Put mathematically, if your odds of winning the jackpot with a single ticket is 1/x, then:
Odds of winning once or more with y unique tickets for a single draw is:
y/x
Odds of winning once or more with y tickets but only y - z unique tickets for a single draw is:
(y - z)/x
Odds of winning once or more with 1 ticket for y draws would be:
(1)1/x +
(1 - 1/x)(1/x) + <--- this is because 1/x of the time, the condition has already been satisfied, so you only look at the remaining cases.
(1 - 1/x - (1 - 1/x)(1/x))(1/x) + <--- again, the condition has been satisfied by some more cases so you only look at the remaining ones.
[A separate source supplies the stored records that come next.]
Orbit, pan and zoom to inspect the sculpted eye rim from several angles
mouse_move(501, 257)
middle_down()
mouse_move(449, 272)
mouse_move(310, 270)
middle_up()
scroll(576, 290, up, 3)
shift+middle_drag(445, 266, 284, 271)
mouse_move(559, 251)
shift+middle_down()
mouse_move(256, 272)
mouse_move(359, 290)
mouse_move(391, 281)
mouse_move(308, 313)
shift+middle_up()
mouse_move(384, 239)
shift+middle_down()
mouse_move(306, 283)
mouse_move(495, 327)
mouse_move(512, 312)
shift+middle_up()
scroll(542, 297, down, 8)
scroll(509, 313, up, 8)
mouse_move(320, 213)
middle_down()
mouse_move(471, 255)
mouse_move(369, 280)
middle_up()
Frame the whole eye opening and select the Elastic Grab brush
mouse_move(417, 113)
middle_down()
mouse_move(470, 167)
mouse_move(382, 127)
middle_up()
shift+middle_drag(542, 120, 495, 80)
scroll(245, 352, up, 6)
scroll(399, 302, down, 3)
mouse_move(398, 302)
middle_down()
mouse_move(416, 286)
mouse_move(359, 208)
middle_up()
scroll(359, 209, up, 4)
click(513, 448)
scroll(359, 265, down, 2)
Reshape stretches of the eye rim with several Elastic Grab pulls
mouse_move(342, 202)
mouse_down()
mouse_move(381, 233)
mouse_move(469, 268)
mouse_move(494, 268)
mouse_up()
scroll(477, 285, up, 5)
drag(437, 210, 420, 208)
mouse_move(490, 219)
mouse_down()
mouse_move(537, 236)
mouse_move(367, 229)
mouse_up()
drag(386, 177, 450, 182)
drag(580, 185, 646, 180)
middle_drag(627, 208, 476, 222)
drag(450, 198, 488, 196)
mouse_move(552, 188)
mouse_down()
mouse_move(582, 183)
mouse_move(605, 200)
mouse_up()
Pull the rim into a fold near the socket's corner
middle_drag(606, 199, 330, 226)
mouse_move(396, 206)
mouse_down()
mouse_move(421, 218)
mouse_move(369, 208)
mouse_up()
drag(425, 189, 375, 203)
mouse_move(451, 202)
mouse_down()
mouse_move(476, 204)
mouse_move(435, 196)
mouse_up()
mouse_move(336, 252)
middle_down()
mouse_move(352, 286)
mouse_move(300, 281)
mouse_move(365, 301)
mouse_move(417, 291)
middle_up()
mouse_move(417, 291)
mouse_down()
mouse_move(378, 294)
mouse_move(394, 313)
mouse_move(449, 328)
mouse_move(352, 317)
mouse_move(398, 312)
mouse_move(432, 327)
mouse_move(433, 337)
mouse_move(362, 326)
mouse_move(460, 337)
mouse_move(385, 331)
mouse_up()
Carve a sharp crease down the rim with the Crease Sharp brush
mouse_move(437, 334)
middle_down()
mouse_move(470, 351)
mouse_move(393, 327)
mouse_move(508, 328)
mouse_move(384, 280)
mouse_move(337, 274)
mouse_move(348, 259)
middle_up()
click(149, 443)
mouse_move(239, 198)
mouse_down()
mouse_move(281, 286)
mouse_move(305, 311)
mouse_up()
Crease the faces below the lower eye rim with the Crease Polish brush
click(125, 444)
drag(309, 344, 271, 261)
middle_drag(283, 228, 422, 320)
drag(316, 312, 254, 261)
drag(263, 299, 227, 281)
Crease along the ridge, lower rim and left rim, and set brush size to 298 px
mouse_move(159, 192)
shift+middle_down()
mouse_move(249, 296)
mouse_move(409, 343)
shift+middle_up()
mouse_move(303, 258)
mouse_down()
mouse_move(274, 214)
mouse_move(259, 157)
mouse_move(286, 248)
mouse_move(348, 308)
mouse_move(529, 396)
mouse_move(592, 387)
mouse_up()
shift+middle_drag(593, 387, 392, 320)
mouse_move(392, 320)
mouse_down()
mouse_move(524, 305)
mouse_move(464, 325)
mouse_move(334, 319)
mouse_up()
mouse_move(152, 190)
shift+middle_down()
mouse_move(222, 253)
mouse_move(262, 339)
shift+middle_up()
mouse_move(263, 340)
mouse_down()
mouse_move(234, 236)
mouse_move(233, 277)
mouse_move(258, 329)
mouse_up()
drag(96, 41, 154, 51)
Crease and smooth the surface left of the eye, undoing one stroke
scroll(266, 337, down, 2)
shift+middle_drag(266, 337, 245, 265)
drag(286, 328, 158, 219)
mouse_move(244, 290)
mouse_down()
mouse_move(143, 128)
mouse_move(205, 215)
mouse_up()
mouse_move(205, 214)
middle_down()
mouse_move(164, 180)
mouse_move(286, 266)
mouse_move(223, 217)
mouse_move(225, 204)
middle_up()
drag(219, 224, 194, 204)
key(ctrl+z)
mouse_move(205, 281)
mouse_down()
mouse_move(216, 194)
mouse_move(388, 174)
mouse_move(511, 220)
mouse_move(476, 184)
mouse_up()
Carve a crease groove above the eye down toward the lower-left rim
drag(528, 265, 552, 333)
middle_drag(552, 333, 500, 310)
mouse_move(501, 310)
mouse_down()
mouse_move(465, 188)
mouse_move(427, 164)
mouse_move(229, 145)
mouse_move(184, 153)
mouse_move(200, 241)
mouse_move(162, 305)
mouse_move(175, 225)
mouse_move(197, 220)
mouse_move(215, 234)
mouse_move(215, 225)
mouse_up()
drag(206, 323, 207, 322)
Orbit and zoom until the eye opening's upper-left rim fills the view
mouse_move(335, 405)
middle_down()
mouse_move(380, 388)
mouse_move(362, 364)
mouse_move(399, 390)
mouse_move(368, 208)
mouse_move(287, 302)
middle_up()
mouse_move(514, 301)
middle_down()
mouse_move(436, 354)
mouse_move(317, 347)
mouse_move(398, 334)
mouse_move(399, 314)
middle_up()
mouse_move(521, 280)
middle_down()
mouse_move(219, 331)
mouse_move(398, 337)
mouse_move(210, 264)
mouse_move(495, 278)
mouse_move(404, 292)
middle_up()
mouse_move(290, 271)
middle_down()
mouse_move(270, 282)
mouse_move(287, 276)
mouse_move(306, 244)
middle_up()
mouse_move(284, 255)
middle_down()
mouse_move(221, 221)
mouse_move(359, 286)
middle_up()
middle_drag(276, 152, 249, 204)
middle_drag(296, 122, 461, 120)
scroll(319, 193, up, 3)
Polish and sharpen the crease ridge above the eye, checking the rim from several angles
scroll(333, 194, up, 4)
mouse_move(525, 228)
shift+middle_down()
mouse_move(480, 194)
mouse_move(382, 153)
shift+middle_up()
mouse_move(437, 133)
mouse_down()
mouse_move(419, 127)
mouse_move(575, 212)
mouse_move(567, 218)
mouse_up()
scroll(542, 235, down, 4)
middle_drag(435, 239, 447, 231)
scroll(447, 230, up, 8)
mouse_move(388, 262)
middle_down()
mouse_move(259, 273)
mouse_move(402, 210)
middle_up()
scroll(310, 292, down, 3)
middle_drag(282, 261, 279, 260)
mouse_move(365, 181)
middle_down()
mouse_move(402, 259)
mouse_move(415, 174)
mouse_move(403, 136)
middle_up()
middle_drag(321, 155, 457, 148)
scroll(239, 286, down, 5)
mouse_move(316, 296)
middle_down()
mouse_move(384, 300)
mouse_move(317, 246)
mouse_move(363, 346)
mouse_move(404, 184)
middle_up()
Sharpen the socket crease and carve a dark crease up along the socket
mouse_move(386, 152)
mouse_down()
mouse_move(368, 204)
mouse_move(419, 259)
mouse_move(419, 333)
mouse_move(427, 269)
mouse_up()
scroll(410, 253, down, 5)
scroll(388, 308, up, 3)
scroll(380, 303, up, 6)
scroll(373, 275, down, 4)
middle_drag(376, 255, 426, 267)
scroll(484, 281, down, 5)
(1 - 1/x - (1 - 1/x)(1/x)) - (1 - 1/x - (1 - 1/x)(1/x))(1/x))(1/x) +
^--- each time you have to subtract the cases that satisfies the condition from above and multiply by (1/x), which is the chance of winning in that draw
So, if you call each of these cases Cy where Cy denotes the probability of having won the jackpot for the first time at draw y, then the total probability comes to
1(1/x) + (1 - C1)(1/x) + (1 - C1 - C2)(1/x) + ... + (1 - C1 - C2 - ... - Cy-1)(1/x) = (y - (y - 1)C1 - ... - Cy-1)/x
Since Cy > 0 for all y > 0, (y - (y - 1)C1 - ... - Cy-1) < y.
Thus (y - (y - 1)C1 - ... - Cy-1)/x < y/x, as is the desired result.
Also, (y - z)/x < y/x when z > 0, i.e there are duplicate tickets.
If you have anymore concerns, feel free to ask. I'm sorry I didn't resort to name calling and insults, it's just not my style. If I realized I was wrong, as I often do,
I may be slightly embarassed but I will admit my error.
Edit: added cases for duplicate tickets